In 2021, the National Comprehensive Cancer Network (NCCN) released guidelines (version 1.2021) on genetic/familial high-risk assessment for breast, ovarian, and pancreatic cancers (NCCN, 2021). The NCCN recommends "germline testing for PRSS1, SPINK1, and other pancreatitis genes in individuals with a personal and/or family history of exocrine pancreatic cancer only if there is a personal and/or family history suggestive of hereditary pancreatitis"
2023 Update
Annual policy review completed with a literature search using the MEDLINE database through November 2023. No new literature was identified that would prompt a change in the coverage statement. The key identified literature is summarized below.
HP is associated with a markedly increased risk of pancreatic cancer, although HP patients account for a small fraction of all cases of pancreatic cancer and are only a subset of the 10% of pancreatic cancers that are considered to have a genetic or familial predisposition. Individuals with HP have an estimated 40% to 55% lifetime risk of developing pancreatic cancer (Yadav, 2013).
It was found that the proportion of patients with AP attributable to genetic causes is higher among younger patients. In a group of 309 subjects with AP, patients ages 35 and younger (n=66) were more likely to have a genetic cause of pancreatitis identified (10%) than older patients (1.5%; p=.003) (Culetto, 2015).
A meta-analysis was conducted evaluating the association between loss-of-function CTRC variants (p.A73T,p.V235I, p.K247_R254del, and p.R254W) and CP (of various etiologies) (Takáts, 2022). Fourteen studies met inclusion criteria. All 4 variants were found more frequently in CP patients than controls: p.A73T (OR, 6.5; 95% CI, 2.4 to 17.8), p.V235I (OR, 4.5; 95% CI, 2.2 to9.1), p.K247_R254del (OR, 5.4; 95% CI, 2.6 to 11.0), and p.R254W (OR, 2.6; 95% CI, 1.6 to 4.2).
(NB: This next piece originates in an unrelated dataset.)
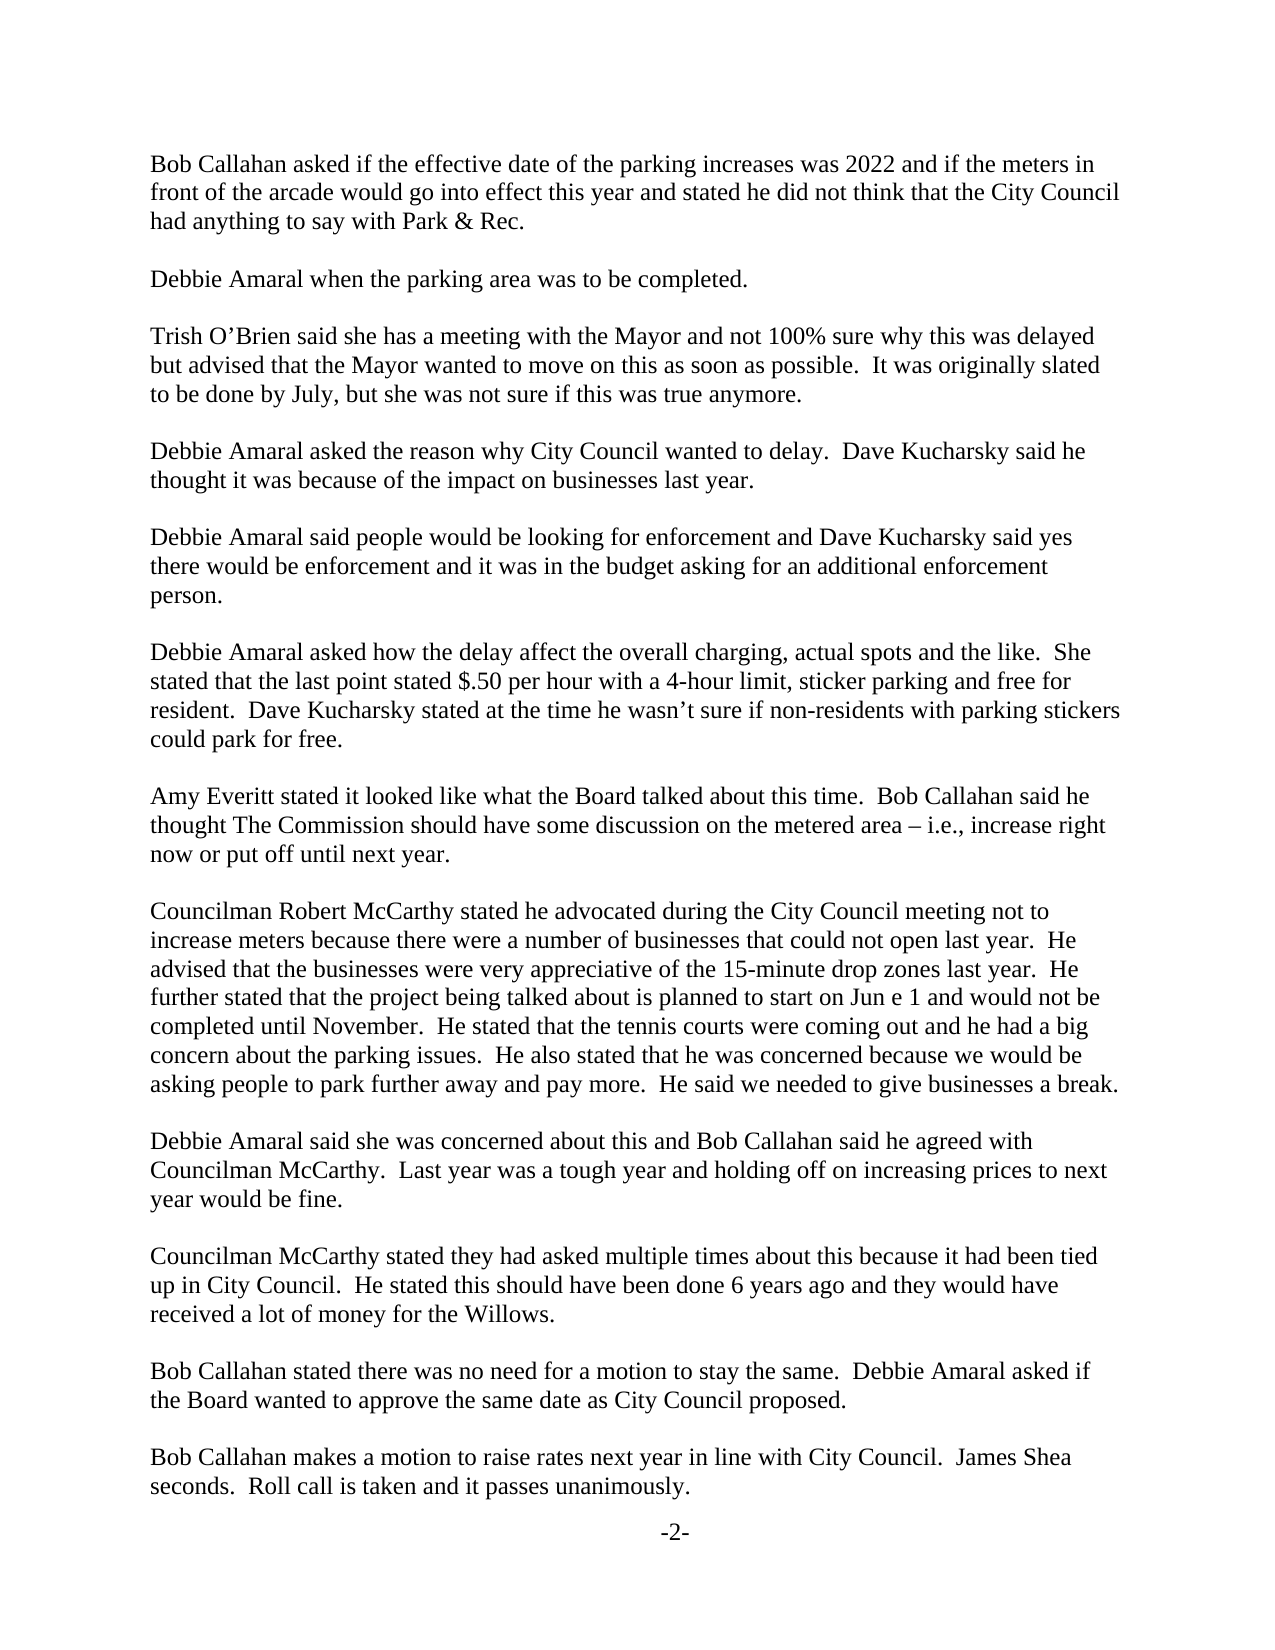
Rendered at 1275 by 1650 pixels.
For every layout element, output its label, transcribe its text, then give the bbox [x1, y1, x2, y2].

The authors estimated that heterozygous loss-of-function CTRC variants increase the risk for CP approximately 3- to 7-fold.
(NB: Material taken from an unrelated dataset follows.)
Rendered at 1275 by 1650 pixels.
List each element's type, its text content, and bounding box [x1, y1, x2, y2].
In 2013, the American College of Gastroenterology (ACG) guidelines on management of acute pancreatitis included the following statement: “Genetic testing may be considered in young patients (<30 years old) if no cause [of acute pancreatitis] is evident, and a family history of pancreatic disease is present (conditional recommendation, low quality of evidence).”(Tenner, 2013).
The 2020 ACG guidelines for CP include the following recommendation for genetic testing in CP: "We recommend genetic testing in patients with clinical evidence of a pancreatitis-associated disorder or possible CP in which the etiology is unclear, especially in younger patients (strong recommendation, low quality of evidence)." (Gardner, 2020).
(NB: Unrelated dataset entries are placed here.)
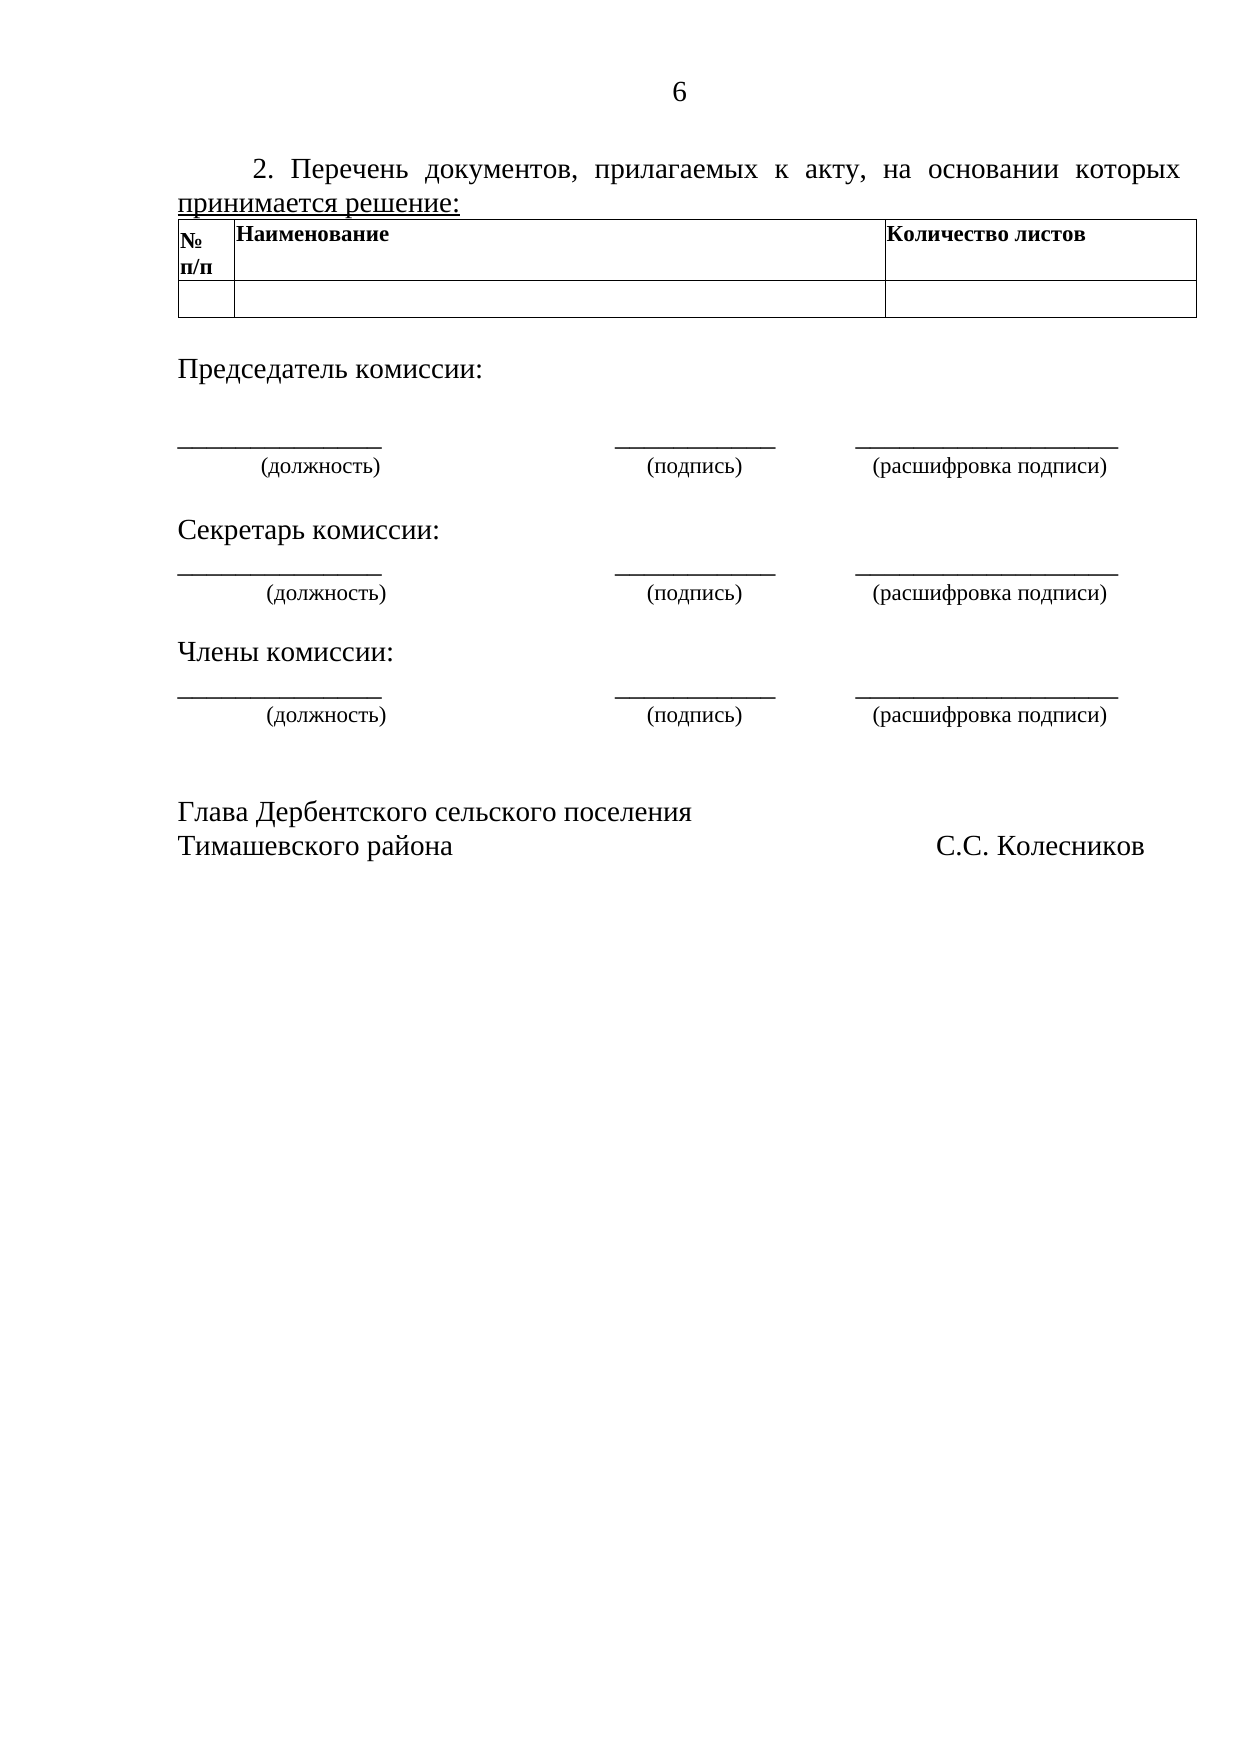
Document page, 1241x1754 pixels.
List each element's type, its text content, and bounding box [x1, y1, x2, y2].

text Тимашевского района С.С. Колесников [177, 828, 1181, 862]
text (должность) (подпись) (расшифровка подписи) [261, 452, 1181, 478]
text Глава Дербентского сельского поселения [177, 794, 1181, 828]
text 2. Перечень документов, прилагаемых к акту, на основании которых принимается решение: [177, 152, 1181, 219]
text ______________ ___________ __________________ [177, 668, 1181, 701]
text (должность) (подпись) (расшифровка подписи) [261, 579, 1181, 605]
text Секретарь комиссии: [177, 512, 1181, 545]
text Председатель комиссии: [177, 351, 1181, 385]
text ______________ ___________ __________________ [177, 418, 1181, 452]
table_cell [179, 281, 234, 317]
table_header Наименование [235, 220, 885, 280]
table_cell [886, 281, 1196, 317]
text (должность) (подпись) (расшифровка подписи) [261, 701, 1181, 727]
table_header Количество листов [886, 220, 1196, 280]
table_header № п/п [179, 220, 234, 280]
table_cell [235, 281, 885, 317]
text Члены комиссии: [177, 634, 1181, 668]
text ______________ ___________ __________________ [177, 545, 1181, 579]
In 2014, the American Pancreatic Association published Practice Guidelines in Chronic Pancreatitis: Evidence-Based Report on Diagnostic Guidelines (Conwell, 2014). A classification guideline for the etiology of CP chronic pancreatitis (CP) includes genetic mutations inPRSS1, CFTR, SPINK1, and others.
In 2020, a technical standard on CFTR variant testing by the ACMG was released (Deignan, 2020). The standard stated that indications for CFTR variant testing included diagnosis and carrier testing for individuals with idiopathic pancreatitis.
2024 Update
Annual policy review completed with a literature search using the MEDLINE database through February 2024. No new literature was identified that would prompt a change in the coverage statement.